Tasks to complete:
(1) Answer these questions about the La Mana diary entry, one answer per line, marked (a) through (c).
(a) At what time did the writer plan to be on the land on the morning of the Equinox?
(b) What color was the writer's car?
(c) What were the gold miners stationed on the plantation owner's land doing in the streams?
(2) Carry on the La Mana diary entry in the same first-person voice, starting right after its last sentence.

Provided text:
“Diary of a Spiritual Midwife” by Sunni Karll, March 28-April 6 2010

“Diary of a Spiritual Midwife” by Sunni Karll, March 28-April 6 2010

La Mana to Cuenca

March 28, 2010

OK, so this is the scoop as of March 28.

In the last 3 weeks, I spend 7 days and 14 trips opening a bank account! and buy a car. (Do you know what a big commitment to living here buying a car is?)  But how do you look for land without a car?  I drive south 15 hours, through stunningly beautiful land on terrible roads under construction, to La Mana, north 11 hours to Ibarra, and south again 19 hours to Michael’s south of Cuenca, getting lost in 2 towns.   Always own a GPS in Ecuador!

I went to La Mana and arrived there at 5 pm to a great bright rainbow with one foot landing in the land I was to ask about!  The Equinox was to be the next morning and I got up in the dark to be on the land at 5:48am.  I headed out of the hostel in my high, trusty royal blue car, and found that the gate was locked.  I sat there wondering what to do now, thinking that I should have realized this would be the case and requested that this be unlocked last night.  The cuitadoro, the caretaker, appeared right when I was going to give up and I thought, “OK all is not lost yet”, there is still time to get to the land before the time.  I started down the roads of this banana plantation and found that I was deep in the maze before realizing I missed a turn.  They all look alike and I thought I could find my way, but alas.   When I realized that I was hopelessly lost , I stood in the midst of the bananas and did my ceremony.  Not lost, for I could see the mountain where I knew I was supposed to be, but the roads did not lead over there!  Soon I let go of what I had planned and just opened to looking at what I was being shown.  I was seeing slavery, and had experienced the plantation owner the last trip, and this was being acted out in our time.  Oh how naïve am I.  The people were not happy, they would not look me in the eyes, they hung their heads, the children looked scared and wary, without laughter or smiles.  They all looked resentful and far from trusting.  After snaking through many roads and tiny communities of worse than indentured servants, I found the right road and took it up the hill.

I went straight away to the Shaman’s home where the pyramids stand and had an incredible meditation that erased 2 hours, unbeknownst to me.   I just remember that it was powerful and that it felt like I had this beautiful shaman’s energy around me as a friend.  I felt that I was being supported in a big realization.   I drove down the hill directly below the shaman’s home and came upon a huge land mover with great claws scraping into the land, trees and stream.  It was the land baron’s, the banana plantation’s owner, who had gold miners stationed all over his land panning for gold in the streams.  When more than usual was found this huge machine was sent to cut into the land, trees and all, and rape and pillage to get to the veins of gold.  (You could see these veins everywhere as you walked, this land was so rich.  You could just dig your fingernail into the rock and you would have gold flecks under it.)  I walked in to see what was going on and felt sick:   Here, this smoking beast had cut open a huge gash in the forest.

I went back to the hostel and lay in bed for the rest of the day feeling such an array of emotions and trying to make sense of everything. There was no way that babies would ask to be born into such slavery and hopeless, forlorn consciousness; into such disrespect for the land, nature, water and minerals.  I knew that this man would never change his ways.  I knew that I couldn’t stand being a neighbor to this contempt of nature.  The water’s consciousness was perfect and such an incredible gift, but I realized that what the land and people held was just as important.  I did my own inner work of slavery and being overpowered, being in greed and overpowering.  I asked that the land be cleared and prayed for the people to find other choices.

Extracted data:

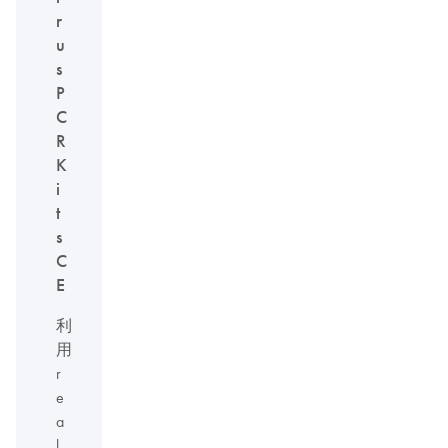
r
u
s
P
C
R
K
i
t
s
C
E
利
用
r
e
a
l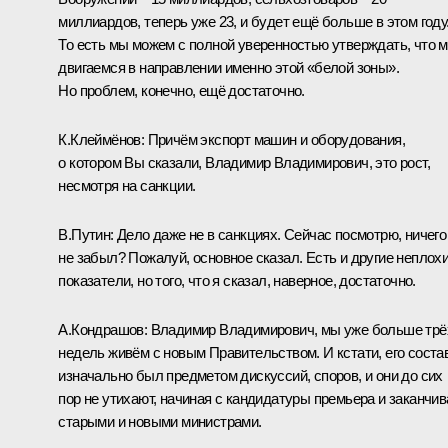
миллиардов, теперь уже 23, и будет ещё больше в этом году
То есть мы можем с полной уверенностью утверждать, что 
двигаемся в направлении именно этой «белой зоны».
Но проблем, конечно, ещё достаточно.
К.Клеймёнов:
Причём экспорт машин и оборудования,
о котором Вы сказали, Владимир Владимирович, это рост,
несмотря на санкции.
В.Путин:
Дело даже не в санкциях. Сейчас посмотрю, ничего
не забыл? Пожалуй, основное сказал. Есть и другие неплох
показатели, но того, что я сказал, наверное, достаточно.
А.Кондрашов:
Владимир Владимирович, мы уже больше трё
недель живём с новым Правительством. И кстати, его соста
изначально был предметом дискуссий, споров, и они до сих
пор не утихают, начиная с кандидатуры премьера и заканчив
старыми и новыми министрами.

Set of answers:
(1)
(a) 5:48am
(b) Royal blue
(c) Panning for gold

(2)
Jose and Fernanda offered me the Shamans house to rent.  What exquisite energy and I would have loved to rent it, had things been right.  They knew what I said was true and that it was not possible to carry Sacred Birthing out here.  They cried at the loss of what they hoped would come into their town to shift this energy.  They were so hard to leave.  She knows as much English as I know Spanish, but even without language, our hearts were one in such a short time.  I love them so much.  We cried together as I left.

I drove 11 hours back up north, being called to another area north of Ibarra that I was surprised to see grew sugar cane!  Oh Aloha!  Glorious green plants swaying in the winds, but also burnt and smoking fields filling your nostrils.  I kept driving, looking and driving on, for there was again, the grand haciendas and shacks.  But here, the workers were black and were cutting the cane by hand!  Such hard work and long faces.  Again I was being shown slavery in this day and age.  I inwardly did what I was called to do and drove to a hostel next to a hot springs, where other black people owned a sweet place of cabanas and had their community  who lived together, with each person responsible for different aspect of the hostel’s running.  Good karma.

To complete this saga, I went to see the people who first told me about La Mana, and told them about my experience there.  They surprised me by saying that they were dealing with the same issue.  That someone they did not even know had just treated them in a totally disrespectful way, and expected them to work “like a slave” and they had passed on this email so now the community was all aware and taking part.  And you all?  I would suppose that this is up for many people.  And as I cleared it all, there was such a definite difference in the quality of my guidance and life.  Whoopee!

CUENCA

So, was all this driving just for this slavery issue?  Because I am being called south again and wish I had just driven more south when I was already mostly there, being in La Mana.  I am called to Cuenca, beautiful Cuenca, that I once described as, “It looks like the Alps in summer time”  Beautiful HUGE 12,000 ft intensely green mountains plunging down to little rectangles of different colors, farms of different grains growing, making patchworks of colors in the lower regions.  I am drawn to an area north of Cuenca called Riviera, up a tiny awful road, and finally get to a good road that goes to the top of the mountain and onward, but by this time the clouds have come in and I can see nothing, so I descend.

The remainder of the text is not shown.